Sound familiar? If you remain in Him (spend time with Him, talk to Him, hang out with Him, make time for Him and only Him, soak in His presence, etc, etc) you can ask ANYTHING and it shall be given. How do we know if what we're asking is from God or God's will? If you abide (rest, live, breathe, take up residence) in Him, you need not worry. Because when we are in His presence we are transformed. Our desires will likely be His will. I felt like recently He told me that the few things I've been asking (okay..begging) Him for lately are indeed His will because He's the one who thought it up first and planted the seed of desire and want for those things there.
It puts a whole new slant on the verse that says if we delight ourselves in Him, He will grant us the desires of our hearts. But that verse always makes me think of another verse that says our heart is deceitful above all else. So when can we trust our hearts?

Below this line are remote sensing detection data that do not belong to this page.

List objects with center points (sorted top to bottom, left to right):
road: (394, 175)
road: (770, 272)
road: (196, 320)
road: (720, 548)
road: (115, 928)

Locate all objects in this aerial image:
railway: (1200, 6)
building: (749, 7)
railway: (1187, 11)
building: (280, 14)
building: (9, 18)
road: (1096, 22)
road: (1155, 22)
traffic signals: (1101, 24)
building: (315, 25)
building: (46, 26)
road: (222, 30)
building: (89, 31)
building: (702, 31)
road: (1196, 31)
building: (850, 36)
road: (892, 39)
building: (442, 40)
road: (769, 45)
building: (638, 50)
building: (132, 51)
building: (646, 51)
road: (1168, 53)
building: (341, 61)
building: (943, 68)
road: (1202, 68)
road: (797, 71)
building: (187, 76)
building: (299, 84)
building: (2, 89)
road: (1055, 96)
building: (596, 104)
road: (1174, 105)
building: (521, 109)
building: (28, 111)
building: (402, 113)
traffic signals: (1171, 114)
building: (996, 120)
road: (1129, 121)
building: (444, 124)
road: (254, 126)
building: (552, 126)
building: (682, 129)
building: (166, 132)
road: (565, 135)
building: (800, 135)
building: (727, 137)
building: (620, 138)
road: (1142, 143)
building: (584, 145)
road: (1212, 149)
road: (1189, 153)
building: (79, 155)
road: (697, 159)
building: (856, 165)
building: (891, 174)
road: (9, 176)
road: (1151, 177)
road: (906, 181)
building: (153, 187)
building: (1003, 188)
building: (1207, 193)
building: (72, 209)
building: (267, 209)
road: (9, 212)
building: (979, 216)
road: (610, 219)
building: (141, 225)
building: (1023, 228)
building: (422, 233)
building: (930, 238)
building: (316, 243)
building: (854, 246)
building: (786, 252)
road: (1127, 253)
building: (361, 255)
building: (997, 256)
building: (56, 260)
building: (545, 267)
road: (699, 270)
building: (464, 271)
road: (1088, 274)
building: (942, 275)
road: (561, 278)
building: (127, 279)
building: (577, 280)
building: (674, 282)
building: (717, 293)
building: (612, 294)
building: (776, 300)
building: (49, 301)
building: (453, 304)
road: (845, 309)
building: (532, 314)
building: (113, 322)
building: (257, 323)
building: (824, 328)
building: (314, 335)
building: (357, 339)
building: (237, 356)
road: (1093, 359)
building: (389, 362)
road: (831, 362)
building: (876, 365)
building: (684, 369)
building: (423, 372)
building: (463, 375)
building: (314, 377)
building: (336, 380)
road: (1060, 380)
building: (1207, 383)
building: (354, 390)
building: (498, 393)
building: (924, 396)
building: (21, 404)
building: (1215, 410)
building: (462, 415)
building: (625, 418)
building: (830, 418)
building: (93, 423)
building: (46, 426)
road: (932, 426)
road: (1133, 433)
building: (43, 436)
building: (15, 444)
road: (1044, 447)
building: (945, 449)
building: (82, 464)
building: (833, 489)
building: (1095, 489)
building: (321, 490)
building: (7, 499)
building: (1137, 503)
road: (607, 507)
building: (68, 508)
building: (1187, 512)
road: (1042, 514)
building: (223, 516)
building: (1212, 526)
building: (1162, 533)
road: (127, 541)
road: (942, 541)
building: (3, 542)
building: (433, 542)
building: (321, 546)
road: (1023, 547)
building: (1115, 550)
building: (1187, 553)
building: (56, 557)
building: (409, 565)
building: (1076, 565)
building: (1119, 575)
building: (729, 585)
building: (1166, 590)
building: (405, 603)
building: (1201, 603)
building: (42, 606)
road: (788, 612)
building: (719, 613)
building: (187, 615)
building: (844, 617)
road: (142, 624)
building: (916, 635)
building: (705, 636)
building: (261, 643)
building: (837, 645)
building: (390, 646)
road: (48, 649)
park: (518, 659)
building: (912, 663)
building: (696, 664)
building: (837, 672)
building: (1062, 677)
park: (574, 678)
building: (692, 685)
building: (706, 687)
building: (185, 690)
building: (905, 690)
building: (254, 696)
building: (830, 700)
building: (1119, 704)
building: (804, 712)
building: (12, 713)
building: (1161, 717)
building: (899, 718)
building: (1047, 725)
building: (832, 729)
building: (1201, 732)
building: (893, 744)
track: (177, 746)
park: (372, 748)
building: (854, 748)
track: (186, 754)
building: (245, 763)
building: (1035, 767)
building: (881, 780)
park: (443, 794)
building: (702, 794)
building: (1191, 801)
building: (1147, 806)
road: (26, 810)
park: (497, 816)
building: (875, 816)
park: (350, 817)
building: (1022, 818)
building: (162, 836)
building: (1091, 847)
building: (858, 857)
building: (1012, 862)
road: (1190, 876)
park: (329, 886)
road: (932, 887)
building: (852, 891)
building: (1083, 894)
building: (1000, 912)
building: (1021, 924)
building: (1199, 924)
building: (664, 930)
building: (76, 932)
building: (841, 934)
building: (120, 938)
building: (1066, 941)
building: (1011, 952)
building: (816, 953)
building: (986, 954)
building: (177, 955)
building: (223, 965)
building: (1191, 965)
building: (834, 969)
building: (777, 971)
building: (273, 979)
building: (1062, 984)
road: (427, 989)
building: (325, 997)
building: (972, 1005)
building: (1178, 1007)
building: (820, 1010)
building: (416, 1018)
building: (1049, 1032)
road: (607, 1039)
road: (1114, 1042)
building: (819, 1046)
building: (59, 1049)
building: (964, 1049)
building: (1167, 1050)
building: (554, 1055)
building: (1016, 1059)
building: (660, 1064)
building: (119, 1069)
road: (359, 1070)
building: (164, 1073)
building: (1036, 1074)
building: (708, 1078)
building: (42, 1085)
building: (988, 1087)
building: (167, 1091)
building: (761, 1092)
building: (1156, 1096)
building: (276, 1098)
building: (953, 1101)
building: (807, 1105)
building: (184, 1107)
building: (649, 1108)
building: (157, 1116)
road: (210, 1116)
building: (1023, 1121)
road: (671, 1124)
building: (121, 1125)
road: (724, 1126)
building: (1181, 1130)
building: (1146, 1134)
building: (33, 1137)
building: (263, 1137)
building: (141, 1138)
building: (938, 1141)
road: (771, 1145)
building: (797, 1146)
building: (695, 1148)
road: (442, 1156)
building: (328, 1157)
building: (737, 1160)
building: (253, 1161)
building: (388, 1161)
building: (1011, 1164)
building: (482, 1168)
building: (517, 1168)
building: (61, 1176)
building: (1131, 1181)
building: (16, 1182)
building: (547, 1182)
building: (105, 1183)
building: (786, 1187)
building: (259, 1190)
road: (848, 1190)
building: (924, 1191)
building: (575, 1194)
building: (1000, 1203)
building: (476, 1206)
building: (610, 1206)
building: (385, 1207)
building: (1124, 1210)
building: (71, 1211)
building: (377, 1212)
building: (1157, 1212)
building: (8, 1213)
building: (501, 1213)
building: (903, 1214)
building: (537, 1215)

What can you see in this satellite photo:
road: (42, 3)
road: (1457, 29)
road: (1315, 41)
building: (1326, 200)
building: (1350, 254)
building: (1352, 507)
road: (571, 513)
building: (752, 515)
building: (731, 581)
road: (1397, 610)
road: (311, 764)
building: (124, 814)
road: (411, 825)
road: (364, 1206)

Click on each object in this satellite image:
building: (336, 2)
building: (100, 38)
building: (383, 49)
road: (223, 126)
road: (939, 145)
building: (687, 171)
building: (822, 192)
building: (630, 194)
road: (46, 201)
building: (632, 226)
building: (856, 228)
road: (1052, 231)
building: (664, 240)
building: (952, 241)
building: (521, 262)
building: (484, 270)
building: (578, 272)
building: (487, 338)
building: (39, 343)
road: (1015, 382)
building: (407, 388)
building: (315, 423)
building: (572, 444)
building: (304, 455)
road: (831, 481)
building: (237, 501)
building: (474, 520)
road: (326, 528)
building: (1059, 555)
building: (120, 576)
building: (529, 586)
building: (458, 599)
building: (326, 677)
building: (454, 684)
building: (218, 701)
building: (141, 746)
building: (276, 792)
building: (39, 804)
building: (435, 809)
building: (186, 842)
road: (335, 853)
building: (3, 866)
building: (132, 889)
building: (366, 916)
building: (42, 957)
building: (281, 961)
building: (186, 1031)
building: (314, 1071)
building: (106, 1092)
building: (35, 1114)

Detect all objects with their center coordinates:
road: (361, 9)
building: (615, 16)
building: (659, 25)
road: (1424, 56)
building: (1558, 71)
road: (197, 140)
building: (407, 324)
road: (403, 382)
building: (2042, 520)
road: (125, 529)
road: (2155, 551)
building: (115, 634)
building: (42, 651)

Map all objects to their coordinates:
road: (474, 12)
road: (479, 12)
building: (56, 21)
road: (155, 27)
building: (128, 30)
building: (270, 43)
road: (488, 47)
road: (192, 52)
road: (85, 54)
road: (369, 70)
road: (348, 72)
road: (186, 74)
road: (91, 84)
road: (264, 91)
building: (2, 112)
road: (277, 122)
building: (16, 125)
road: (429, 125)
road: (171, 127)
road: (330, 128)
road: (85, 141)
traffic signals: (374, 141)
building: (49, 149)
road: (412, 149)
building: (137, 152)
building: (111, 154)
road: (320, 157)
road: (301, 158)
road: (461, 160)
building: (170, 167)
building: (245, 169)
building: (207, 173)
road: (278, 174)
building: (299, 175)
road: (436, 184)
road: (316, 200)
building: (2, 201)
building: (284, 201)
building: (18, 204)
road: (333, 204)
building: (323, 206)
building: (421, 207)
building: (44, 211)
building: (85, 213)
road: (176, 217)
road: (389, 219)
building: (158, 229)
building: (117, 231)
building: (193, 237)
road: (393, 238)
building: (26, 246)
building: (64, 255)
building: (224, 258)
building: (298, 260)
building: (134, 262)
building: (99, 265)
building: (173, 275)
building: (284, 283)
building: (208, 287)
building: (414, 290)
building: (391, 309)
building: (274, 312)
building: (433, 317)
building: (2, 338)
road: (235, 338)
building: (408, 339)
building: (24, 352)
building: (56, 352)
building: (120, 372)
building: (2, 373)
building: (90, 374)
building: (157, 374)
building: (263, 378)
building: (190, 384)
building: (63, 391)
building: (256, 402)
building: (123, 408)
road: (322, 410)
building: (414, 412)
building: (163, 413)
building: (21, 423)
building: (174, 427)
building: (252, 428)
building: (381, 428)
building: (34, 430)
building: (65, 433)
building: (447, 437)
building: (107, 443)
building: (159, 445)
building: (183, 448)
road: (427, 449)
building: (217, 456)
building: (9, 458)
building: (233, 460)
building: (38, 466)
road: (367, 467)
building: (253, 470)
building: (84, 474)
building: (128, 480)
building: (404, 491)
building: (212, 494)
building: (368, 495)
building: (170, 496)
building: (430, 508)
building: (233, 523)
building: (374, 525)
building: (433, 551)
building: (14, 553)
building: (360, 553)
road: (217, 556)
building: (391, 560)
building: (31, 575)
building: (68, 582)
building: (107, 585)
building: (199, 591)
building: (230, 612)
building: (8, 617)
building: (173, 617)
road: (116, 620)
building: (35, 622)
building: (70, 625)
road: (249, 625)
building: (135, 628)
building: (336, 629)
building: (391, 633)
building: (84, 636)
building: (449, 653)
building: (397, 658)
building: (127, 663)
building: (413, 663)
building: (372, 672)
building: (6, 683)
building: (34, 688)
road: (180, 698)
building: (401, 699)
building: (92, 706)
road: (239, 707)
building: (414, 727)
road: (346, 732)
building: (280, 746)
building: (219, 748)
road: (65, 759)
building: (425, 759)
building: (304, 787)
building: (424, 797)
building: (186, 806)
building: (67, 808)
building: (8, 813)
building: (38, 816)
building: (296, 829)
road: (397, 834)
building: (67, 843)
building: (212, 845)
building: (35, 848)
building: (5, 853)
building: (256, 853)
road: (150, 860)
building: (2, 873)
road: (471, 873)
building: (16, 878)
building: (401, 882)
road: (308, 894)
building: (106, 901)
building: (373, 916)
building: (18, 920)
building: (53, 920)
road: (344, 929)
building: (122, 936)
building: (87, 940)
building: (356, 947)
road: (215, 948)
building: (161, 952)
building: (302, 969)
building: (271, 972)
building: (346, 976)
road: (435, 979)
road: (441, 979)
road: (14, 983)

When we are abiding in Him.
Webster's defines abiding as such: (remaining, residing, enduring, awaiting, obeying, keeping our promise to) and is synonymous with abode. Meaning living in a house. Making God our home. Abiding. Living in Him. He's the structure and we stay there. Yet He also lives in our hearts.
I pray you are fulfilling your destiny and purpose in Him. Fancy words for simply doing what you were put on this earth to do. Do you know? I hope so because there's no feeling like it. To have surrendered my life completely to God and have Him allow me to use the creativity He's given me to worship Him and also make a difference in the world. That has been my prayer for my writing from day one. Not publication...but that my writing would 1. Be worship and honor Him and 2. Reach others either by encouraging, cheering, provide a pure escape from life's troubles, and help others wonder if maybe God would respond to them the way He responds to my characters. Though I do not write agenda-driven fiction, and actually have a strong aversion to agenda-driven fiction....I told God from the beginning that if my books aren't going to make a difference temporally or eternally, it's not worth it and I don't want to do it. That's when I knew He called me to it and said over and over, "This is Me...This is Me...proceed as planned." LOL!
So it's not just about having my name on the cover of a book although that's pretty awesome and exhilarating! But I can take a magic marker and do that with construction paper like I did when I was five and have it mean the same to God. It's about a promise coming true and about God opening doors I couldn't have opened myself. It's about taking the gifts He's given me and giving them back to Him. It's about all the times I wanted to give up because it was so hard and so long and so painful...and me just knowing I couldn't persevere...and having Him beside me every step of the blistering run, cheering me on, whispering in my ear, "I think you can." Then imparting strength to keep going. Encouraging me with a blog comment (yes...He uses you guys MIGHTILY to encourage me) or a contest judge comment or perhaps a contest win. He knows exactly what we need when we need it. And I am NOT going to stop going to that Amazon page to grin at my book once they do put a cover up. I haven't seen my cover yet...another thing to look forward to! In fact, I'm not gong to stop going to Amazon to look at the title...LOL!....I know it's there because of Him.
Thank you, Jesus. Words aren't enough to tell you what this means to me. I know you know because you always see inside my heart. Thank you Eph 3:20.